Given entries>
################

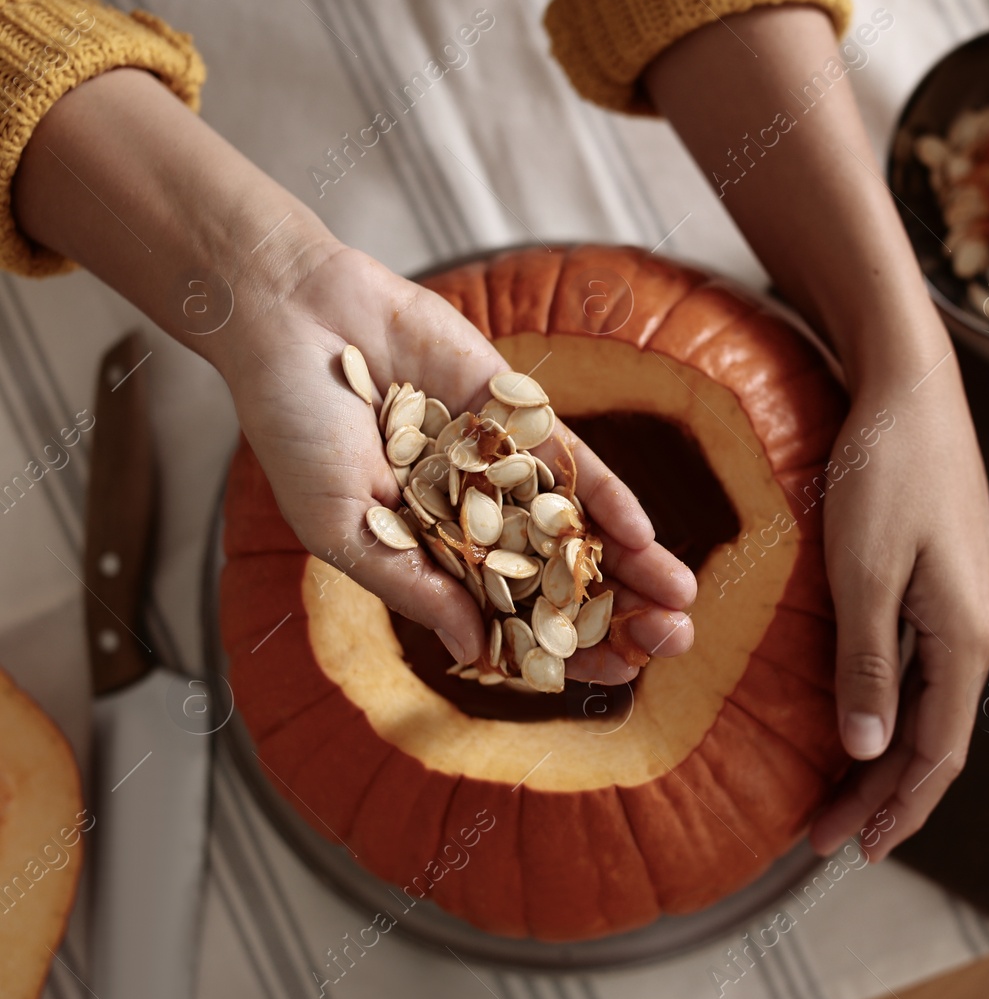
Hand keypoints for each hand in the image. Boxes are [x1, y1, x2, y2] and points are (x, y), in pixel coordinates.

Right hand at [220, 244, 697, 677]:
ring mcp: (504, 466)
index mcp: (432, 556)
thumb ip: (414, 586)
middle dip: (616, 611)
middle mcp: (477, 516)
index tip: (614, 676)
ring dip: (632, 562)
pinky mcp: (520, 415)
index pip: (509, 617)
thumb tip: (478, 649)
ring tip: (681, 601)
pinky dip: (608, 498)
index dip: (561, 648)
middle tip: (672, 643)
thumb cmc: (297, 432)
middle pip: (558, 576)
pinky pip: (575, 463)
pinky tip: (644, 535)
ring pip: (579, 525)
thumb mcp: (343, 528)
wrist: (296, 323)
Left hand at [807, 359, 988, 860]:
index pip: (937, 754)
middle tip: (826, 838)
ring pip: (932, 708)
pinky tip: (862, 722)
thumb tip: (869, 747)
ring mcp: (970, 607)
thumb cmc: (885, 469)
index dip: (893, 808)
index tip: (845, 846)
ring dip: (886, 758)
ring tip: (839, 798)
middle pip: (937, 740)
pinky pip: (927, 671)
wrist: (912, 386)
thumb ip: (870, 662)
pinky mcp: (951, 585)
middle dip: (884, 797)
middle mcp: (982, 630)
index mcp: (968, 636)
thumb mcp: (865, 570)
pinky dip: (893, 711)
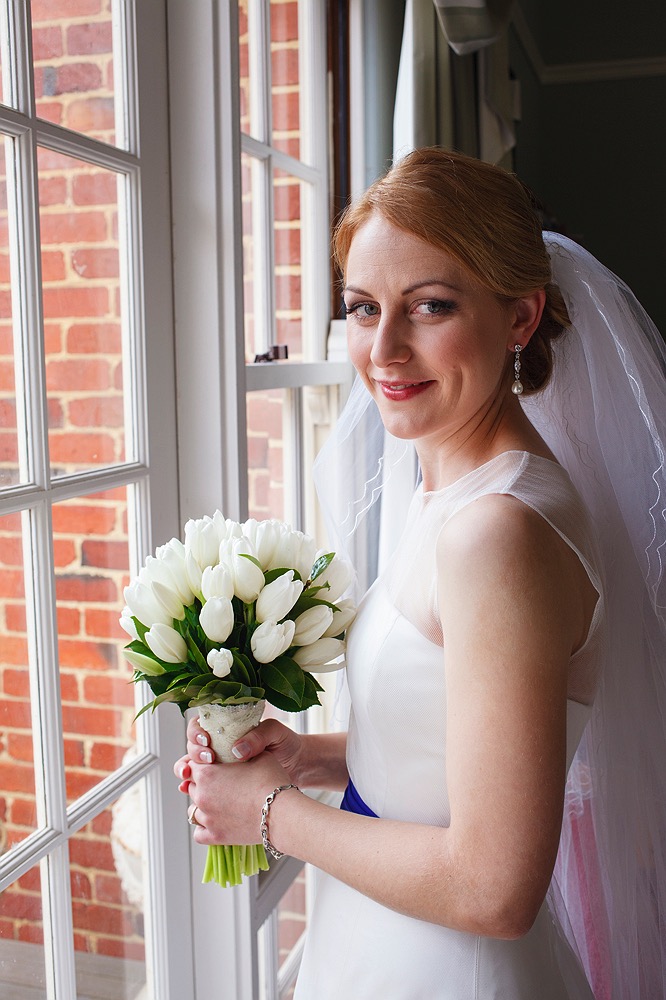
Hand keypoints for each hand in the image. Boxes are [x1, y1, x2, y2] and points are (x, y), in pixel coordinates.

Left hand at [179, 751, 294, 845]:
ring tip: (221, 802)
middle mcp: (201, 796)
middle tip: (222, 782)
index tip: (215, 763)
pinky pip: (198, 832)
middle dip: (203, 782)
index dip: (204, 761)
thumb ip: (242, 751)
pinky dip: (205, 827)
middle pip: (191, 786)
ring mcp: (207, 818)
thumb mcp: (259, 755)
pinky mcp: (215, 836)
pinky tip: (217, 820)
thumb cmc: (271, 782)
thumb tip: (240, 749)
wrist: (281, 813)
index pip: (193, 763)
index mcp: (207, 774)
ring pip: (193, 809)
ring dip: (203, 804)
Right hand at [180, 714, 305, 781]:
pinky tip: (190, 794)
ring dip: (185, 773)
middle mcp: (218, 747)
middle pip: (191, 748)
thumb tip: (237, 750)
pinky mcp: (222, 786)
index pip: (200, 727)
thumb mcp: (275, 733)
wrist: (298, 767)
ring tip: (188, 779)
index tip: (207, 742)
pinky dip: (192, 791)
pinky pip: (201, 788)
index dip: (197, 733)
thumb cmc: (285, 744)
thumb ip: (258, 736)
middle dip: (193, 754)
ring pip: (190, 768)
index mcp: (227, 730)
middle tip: (208, 759)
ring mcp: (219, 768)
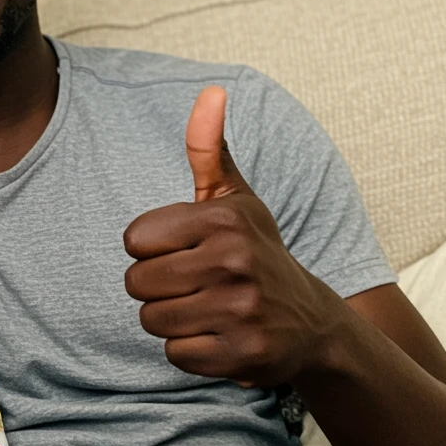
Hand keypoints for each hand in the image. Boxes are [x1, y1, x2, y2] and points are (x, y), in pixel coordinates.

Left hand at [122, 85, 334, 387]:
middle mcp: (235, 261)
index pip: (133, 241)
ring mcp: (241, 310)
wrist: (311, 321)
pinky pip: (174, 354)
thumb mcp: (234, 198)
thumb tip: (210, 91)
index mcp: (223, 219)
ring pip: (151, 320)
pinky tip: (217, 336)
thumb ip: (208, 148)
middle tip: (191, 284)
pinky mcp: (243, 354)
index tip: (182, 251)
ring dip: (169, 319)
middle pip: (136, 283)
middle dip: (155, 288)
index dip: (150, 250)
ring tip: (204, 308)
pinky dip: (189, 350)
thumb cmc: (255, 251)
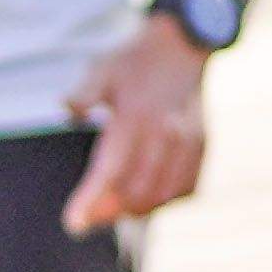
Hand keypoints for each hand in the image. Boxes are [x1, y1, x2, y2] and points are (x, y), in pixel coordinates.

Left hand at [61, 16, 213, 234]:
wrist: (181, 46)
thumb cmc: (133, 61)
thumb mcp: (103, 67)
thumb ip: (86, 90)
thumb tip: (67, 108)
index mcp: (137, 116)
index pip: (112, 169)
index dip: (92, 200)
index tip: (73, 224)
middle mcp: (167, 133)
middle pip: (136, 190)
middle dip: (108, 211)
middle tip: (86, 217)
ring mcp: (190, 143)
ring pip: (163, 195)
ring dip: (135, 210)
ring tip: (110, 211)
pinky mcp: (203, 148)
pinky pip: (187, 189)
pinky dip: (164, 201)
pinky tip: (143, 199)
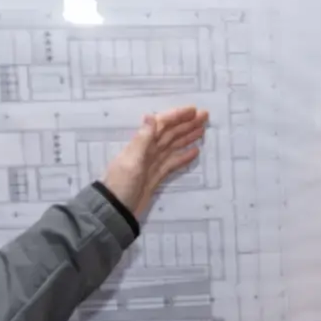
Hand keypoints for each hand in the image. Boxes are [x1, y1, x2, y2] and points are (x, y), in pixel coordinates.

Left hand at [99, 106, 208, 220]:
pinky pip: (172, 163)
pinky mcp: (156, 177)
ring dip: (187, 137)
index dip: (177, 116)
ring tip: (202, 130)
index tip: (193, 110)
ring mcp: (153, 164)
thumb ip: (143, 139)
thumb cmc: (121, 184)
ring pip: (173, 146)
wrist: (115, 210)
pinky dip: (183, 157)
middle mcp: (148, 151)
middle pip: (170, 134)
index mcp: (141, 144)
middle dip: (186, 124)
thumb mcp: (132, 161)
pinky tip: (195, 152)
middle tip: (204, 116)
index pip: (162, 125)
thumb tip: (151, 115)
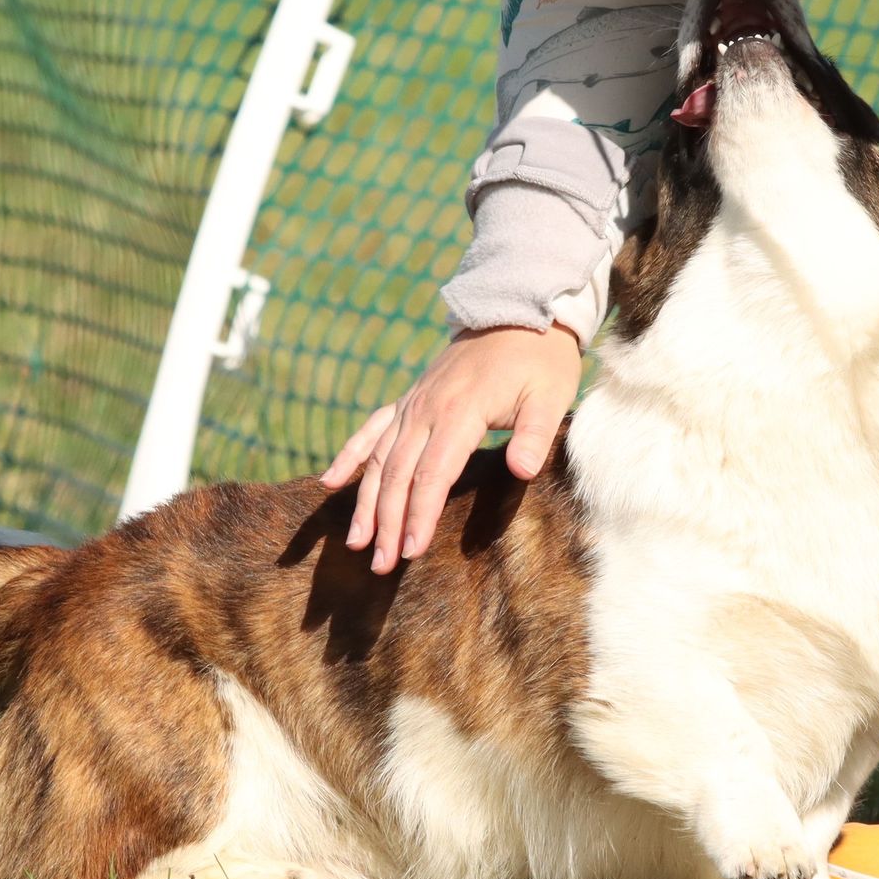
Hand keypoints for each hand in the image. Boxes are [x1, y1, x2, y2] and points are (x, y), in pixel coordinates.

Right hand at [319, 324, 585, 573]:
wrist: (517, 313)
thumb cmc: (540, 361)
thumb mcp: (550, 396)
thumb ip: (534, 434)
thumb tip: (521, 470)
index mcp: (460, 411)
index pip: (432, 474)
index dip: (419, 515)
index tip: (411, 551)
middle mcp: (426, 409)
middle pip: (398, 474)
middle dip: (387, 522)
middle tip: (381, 565)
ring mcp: (413, 404)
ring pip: (379, 458)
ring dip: (366, 502)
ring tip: (356, 543)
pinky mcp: (409, 400)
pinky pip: (371, 430)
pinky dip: (349, 456)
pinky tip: (328, 483)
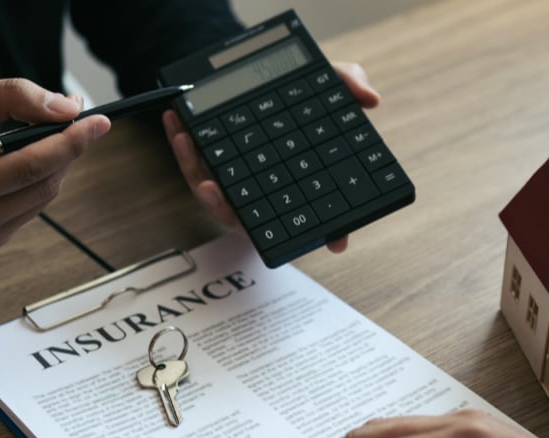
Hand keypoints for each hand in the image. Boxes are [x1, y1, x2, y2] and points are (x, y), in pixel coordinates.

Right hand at [0, 79, 110, 253]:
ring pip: (42, 198)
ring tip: (44, 135)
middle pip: (40, 186)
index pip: (24, 169)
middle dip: (66, 149)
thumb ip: (9, 98)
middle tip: (77, 117)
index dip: (67, 143)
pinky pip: (31, 209)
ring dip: (54, 164)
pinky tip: (22, 163)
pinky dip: (37, 181)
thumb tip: (67, 109)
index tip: (98, 121)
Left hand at [162, 61, 380, 253]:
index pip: (310, 217)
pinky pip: (194, 166)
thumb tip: (370, 99)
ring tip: (186, 143)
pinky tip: (177, 125)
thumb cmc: (298, 97)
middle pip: (250, 215)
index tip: (334, 241)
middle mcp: (267, 197)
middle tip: (217, 191)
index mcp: (296, 188)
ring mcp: (235, 187)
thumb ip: (347, 87)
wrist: (262, 84)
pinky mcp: (207, 168)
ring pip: (214, 194)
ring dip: (196, 171)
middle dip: (229, 208)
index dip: (324, 234)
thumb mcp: (325, 87)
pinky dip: (183, 148)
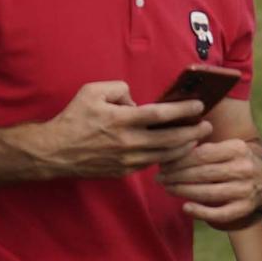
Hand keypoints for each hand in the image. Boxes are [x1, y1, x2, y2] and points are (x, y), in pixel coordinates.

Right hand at [34, 81, 209, 179]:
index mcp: (121, 120)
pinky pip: (152, 164)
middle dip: (193, 132)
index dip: (183, 110)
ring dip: (184, 147)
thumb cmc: (74, 118)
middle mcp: (128, 142)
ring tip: (195, 138)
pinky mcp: (123, 171)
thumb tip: (137, 101)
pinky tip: (174, 150)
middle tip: (207, 125)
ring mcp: (127, 160)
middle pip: (171, 139)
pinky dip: (166, 157)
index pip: (161, 114)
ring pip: (165, 155)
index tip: (199, 105)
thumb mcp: (93, 91)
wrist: (54, 151)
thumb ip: (120, 89)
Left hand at [158, 139, 261, 228]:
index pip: (201, 155)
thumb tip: (174, 151)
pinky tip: (186, 207)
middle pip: (202, 174)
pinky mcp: (244, 208)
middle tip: (160, 178)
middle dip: (176, 176)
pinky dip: (200, 212)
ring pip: (207, 193)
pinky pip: (218, 214)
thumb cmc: (239, 162)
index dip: (179, 160)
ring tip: (167, 189)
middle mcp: (243, 169)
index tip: (163, 164)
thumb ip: (207, 149)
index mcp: (237, 149)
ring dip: (183, 192)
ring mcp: (245, 190)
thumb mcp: (229, 148)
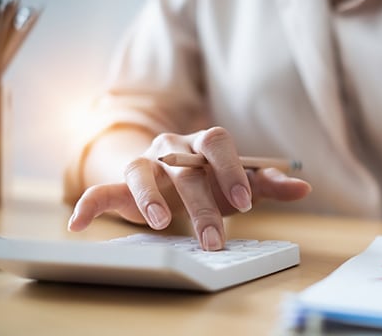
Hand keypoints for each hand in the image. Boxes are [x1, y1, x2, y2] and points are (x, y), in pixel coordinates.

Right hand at [68, 126, 311, 249]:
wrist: (171, 173)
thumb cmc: (210, 179)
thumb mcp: (239, 182)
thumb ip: (268, 184)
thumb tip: (304, 187)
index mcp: (204, 143)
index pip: (218, 143)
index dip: (230, 170)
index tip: (244, 204)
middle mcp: (172, 148)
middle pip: (185, 169)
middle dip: (201, 204)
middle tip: (214, 238)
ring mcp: (146, 164)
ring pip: (141, 171)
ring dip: (151, 198)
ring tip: (164, 223)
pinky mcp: (121, 186)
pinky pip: (100, 190)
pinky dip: (87, 204)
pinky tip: (77, 223)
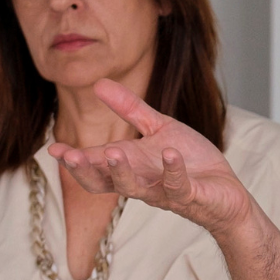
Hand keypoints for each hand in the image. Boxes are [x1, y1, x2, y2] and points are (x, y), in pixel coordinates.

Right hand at [45, 78, 255, 234]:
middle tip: (72, 157)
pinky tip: (171, 153)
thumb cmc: (191, 161)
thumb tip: (98, 83)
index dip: (74, 159)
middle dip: (87, 171)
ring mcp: (164, 191)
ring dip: (122, 172)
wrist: (226, 190)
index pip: (95, 165)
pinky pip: (178, 187)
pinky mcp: (190, 196)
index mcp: (130, 165)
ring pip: (135, 188)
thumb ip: (130, 109)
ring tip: (113, 151)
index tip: (53, 149)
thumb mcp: (160, 129)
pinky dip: (174, 171)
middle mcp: (141, 182)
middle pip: (105, 182)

################

Exercise objective>
Count every line of the material that holds the string "Left", then give the total alone.

Exercise output>
7